E.g., If I wanted to compare the genomes of two prairie grasses with each other, and with corn, this tool would give me a reasonably intuitive answer to how closely each was related to the others.

A specific scientific use for this would be to compare the ratio of calculated LED to the time since evolutionary divergence while controlling for time between generations. This would presumably be a reasonable (and easy-to-do) measure to detect and compare strength of selection, perhaps helpful as a supplement to e.g., metrics such as linkage disequilibrium analysis. E.g., if the genome of two organisms' last common ancestor can be inferred, the LED of LCA's genome->genome A vs the LED of LCA's genome->genome B would presumably be an excellent quantitative indicator of relative strength of selection.

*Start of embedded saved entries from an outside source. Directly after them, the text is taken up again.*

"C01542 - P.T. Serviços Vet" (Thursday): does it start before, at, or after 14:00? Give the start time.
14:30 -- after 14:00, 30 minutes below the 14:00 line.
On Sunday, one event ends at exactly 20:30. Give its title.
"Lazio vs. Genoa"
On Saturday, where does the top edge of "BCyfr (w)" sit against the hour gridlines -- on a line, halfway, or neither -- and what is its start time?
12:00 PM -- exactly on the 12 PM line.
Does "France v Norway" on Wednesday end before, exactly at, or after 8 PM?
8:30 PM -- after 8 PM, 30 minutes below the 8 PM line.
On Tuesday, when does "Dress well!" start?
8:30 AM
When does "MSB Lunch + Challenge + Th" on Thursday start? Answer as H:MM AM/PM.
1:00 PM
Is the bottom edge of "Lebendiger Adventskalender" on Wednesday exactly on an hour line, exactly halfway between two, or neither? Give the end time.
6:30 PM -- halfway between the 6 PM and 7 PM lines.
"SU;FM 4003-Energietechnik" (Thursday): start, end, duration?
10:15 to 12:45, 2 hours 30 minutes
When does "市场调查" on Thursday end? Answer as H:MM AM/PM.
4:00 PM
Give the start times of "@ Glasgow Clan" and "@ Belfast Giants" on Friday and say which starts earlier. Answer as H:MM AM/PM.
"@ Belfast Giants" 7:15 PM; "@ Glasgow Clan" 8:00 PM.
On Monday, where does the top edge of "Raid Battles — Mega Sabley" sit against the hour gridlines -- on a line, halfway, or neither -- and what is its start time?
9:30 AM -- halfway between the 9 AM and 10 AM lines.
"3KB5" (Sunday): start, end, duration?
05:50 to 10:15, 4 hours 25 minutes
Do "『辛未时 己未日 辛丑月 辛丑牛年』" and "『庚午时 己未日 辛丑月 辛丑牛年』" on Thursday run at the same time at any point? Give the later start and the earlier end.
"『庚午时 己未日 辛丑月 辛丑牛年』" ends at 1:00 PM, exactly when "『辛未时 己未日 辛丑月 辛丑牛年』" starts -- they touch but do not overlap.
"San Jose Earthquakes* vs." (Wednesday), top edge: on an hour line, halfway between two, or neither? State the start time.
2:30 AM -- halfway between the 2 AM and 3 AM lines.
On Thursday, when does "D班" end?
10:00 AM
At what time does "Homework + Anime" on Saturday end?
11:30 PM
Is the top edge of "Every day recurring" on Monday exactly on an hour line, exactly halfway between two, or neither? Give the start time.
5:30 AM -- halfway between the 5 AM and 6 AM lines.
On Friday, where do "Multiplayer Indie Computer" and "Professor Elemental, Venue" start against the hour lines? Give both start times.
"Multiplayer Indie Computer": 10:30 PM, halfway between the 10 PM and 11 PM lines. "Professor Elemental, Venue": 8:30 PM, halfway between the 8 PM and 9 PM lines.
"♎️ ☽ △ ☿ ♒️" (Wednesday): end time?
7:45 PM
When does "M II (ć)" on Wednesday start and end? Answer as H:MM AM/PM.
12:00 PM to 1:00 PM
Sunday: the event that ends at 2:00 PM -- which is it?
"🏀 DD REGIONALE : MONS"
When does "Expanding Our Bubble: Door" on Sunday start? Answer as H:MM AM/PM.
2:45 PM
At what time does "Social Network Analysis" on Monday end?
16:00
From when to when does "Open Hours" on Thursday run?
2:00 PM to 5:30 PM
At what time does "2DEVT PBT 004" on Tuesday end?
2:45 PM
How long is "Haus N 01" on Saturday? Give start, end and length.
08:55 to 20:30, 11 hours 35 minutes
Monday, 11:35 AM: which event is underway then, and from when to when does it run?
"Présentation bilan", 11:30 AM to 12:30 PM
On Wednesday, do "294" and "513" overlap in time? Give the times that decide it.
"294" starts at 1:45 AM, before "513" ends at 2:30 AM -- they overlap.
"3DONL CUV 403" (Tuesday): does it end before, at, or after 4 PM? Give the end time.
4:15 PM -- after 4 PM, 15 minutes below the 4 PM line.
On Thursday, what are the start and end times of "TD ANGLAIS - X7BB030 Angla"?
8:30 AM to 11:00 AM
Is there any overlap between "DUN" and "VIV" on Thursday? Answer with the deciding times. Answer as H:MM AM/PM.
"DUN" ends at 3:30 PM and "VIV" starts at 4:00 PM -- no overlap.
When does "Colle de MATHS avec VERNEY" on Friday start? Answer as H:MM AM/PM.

This metric is by no means limited to comparisons between species; comparing Great Danes to Pitbulls with this tool, or even two Pitbulls to each other, would generate interesting results.

This tool would also be helpful in an educational context, to drive home the point that everything living really is connected to everything else, and evolution is the web that connects them. It's also educational in the sense that it'd actually simulate a simplified form of genetic evolution, and we may learn a great deal from rolling up our sleeves and seeing how well our answers compare to nature's.

The nitty gritty...

Open questions:
- This comparison as explained does not deal with the complexity of sexual recombination or of horizontal gene transfer (though to be fair, none of its competitors do either). Or, to dig a little deeper, evolution happens on gene pools, whereas this tool only treats evolution as mutation on single genomes. Does it still produce a usably unbiased result in most comparisons? (My intuition is if we're going for an absolute estimate of an 'evolution distance', no; a relative comparison, yes.)

- Would direction matter? It depends on how simple the model is, but realistically, it's very likely. E.g., the LED of a dog -> cat might be significantly different than cat -> dog. Presumably it'd matter the most in deep, structural changes such as prokaryote <-> eukaryote evolution. Loss of function/structure is always easier to evolve than function/structure.

- How realistically could one model the conditions that these evolutionary simulations would operate under? E.g., would the number of offspring need to be arbitrary for each simulation? Would the rate of mutation vary between dogs and cats? How could the model be responsive to operation under different ecosystems? How to deal with many changes in these quantities over time, if you're charting a large LED (e.g., bacteria->cat)? I guess the answer to this is, you could make things as complicated as you wanted. But you wouldn't have to.

- In theory, the impact of genetic differences between arbitrary members of the same species would be minimized by the logarithmic nature of the metric. Would this usually be the case? Presumably LED could be used to explore variation pertaining to this: e.g., species X has a mean LED of 1.4, whereas species Y has a mean LED of 1.6.

- Depending on the progress of tissue and functional domain gene expression analysis and what inherent and epistemological messiness lies therein, this could be applied to subsets of organisms: finding a provisional sort of evolution distance between organism X's immune system and organism Y's immune system, or limbs, or heart, etc. Much less conceptually elegant, but perhaps still useful.


Anyway, this is a different way of looking at the differences between genomes. Not more or less correct than others-- but, at least in some cases, I think more helpful.

Edit, 9/27/09: Just read an important paper on the difficulty of reversing some types of molecular evolution, since neutral genetic drift accumulated after a shift in function may not be neutral in the original functional context. In the context of Logarithmic Evolution Distance, I think it underscores the point that LED can't be taken literally, since it doesn't take function or fitness into account. But then again, neither do the other tools it's competing against, and this doesn't impact its core function as an estimation-based tool with which to make relative comparisons.